Spiker shrugged. “Major construction.”
“You really were going to take off.” Her eyebrows arched. “As in, whoosh, vanish, for what? Weeks? Months?”
“Yeah,” he admitted.
“You didn’t tell me—” She corrected herself. “You never take time off.”
“You two bicker like a sexless married couple.” Buck chuckled. “Stay with Vanka. You two get things done faster when you’re attached at the hip. Finish up and get on the first flight to Tahiti or wherever.”
“No,” they said in unison.
Buck laughed. “Fine, what do I care? Waste your precious few minutes commuting.”
Spiker and Vanka had spent the night together on mountainsides, in war zones, and in lavishly decadent hotels.

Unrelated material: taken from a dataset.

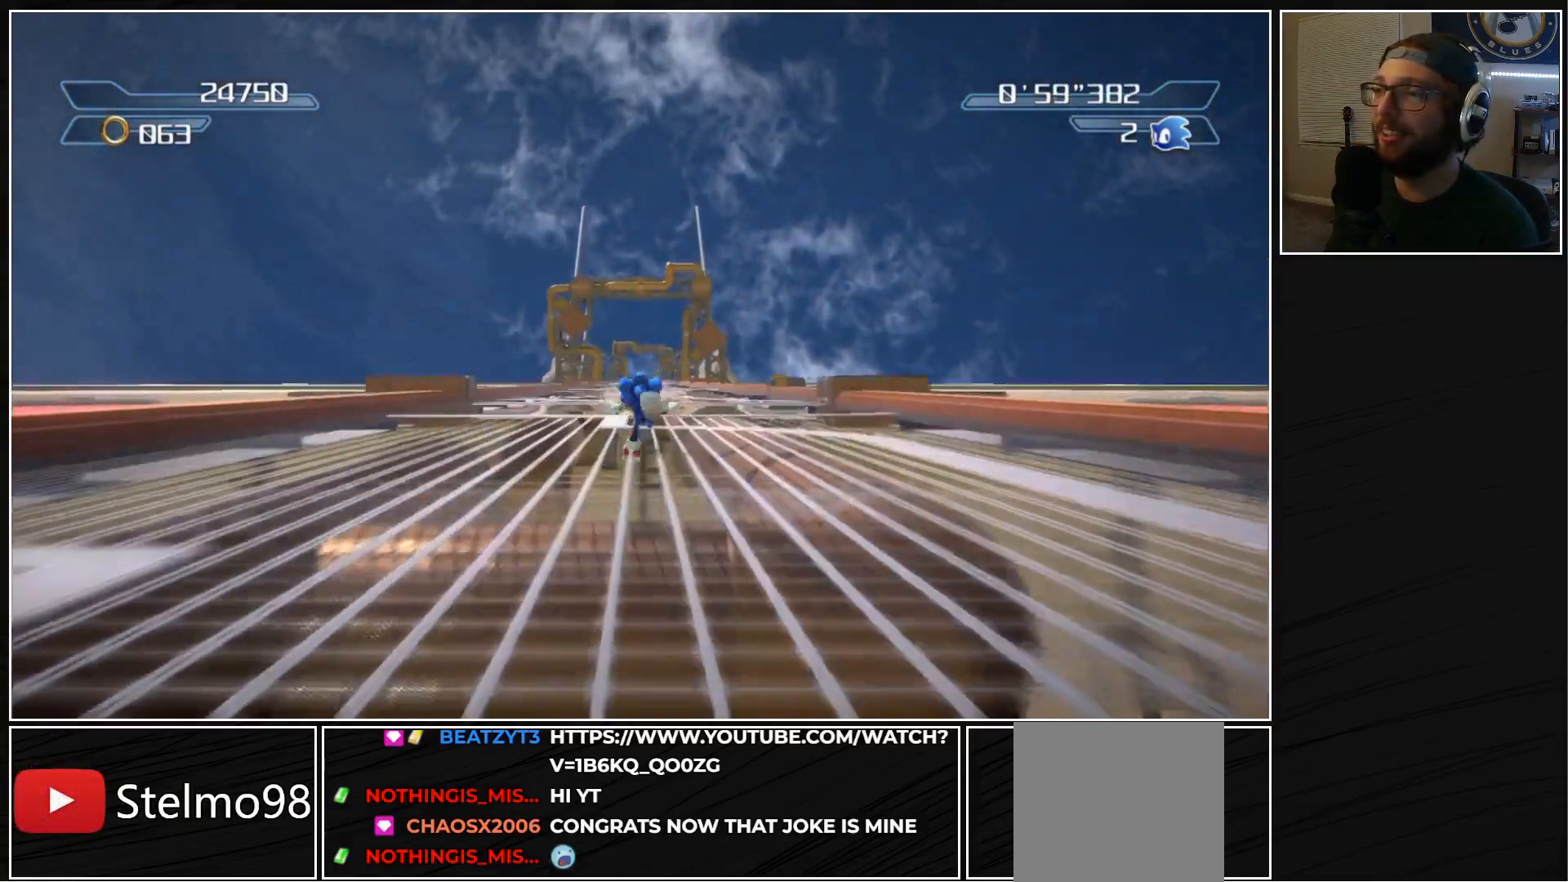
{"buttons": [], "left_stick": "up", "right_stick": "center", "events": []}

They’d been undercover as family, and as lovers, they’d spotted for each other’s sniper shots and feigned very intimate moments.
But they’d never crossed the invisible threshold and shared their homes. Odd, now that he thought about it.
He glanced at her and saw in her reaction the same reservations he had.
“Fine,” she agreed. “He’ll stay with me.”
“What?” Spiker choked.
Buck pushed away from the desk and retrieved a legal-size bundle bound by rubber bands. “This is everything you’ll need.”
Vanka scowled. “That’s not much.”
“Wait a minute.” The conversation gave Spiker whiplash. “I didn’t agree to stay—”
“That’s what’s known about Robin Hood. Find him.” Buck gestured to the package and then to Spiker. “And get rid of him.”
Vanka took the files. “Fine.”
“Fine.” Buck grinned like a fuckin’ loon. “Git ’er done and have some fun.” With a tilt of his coffee mug, their boss offered insincere cheers and chugged the last of his whiskey.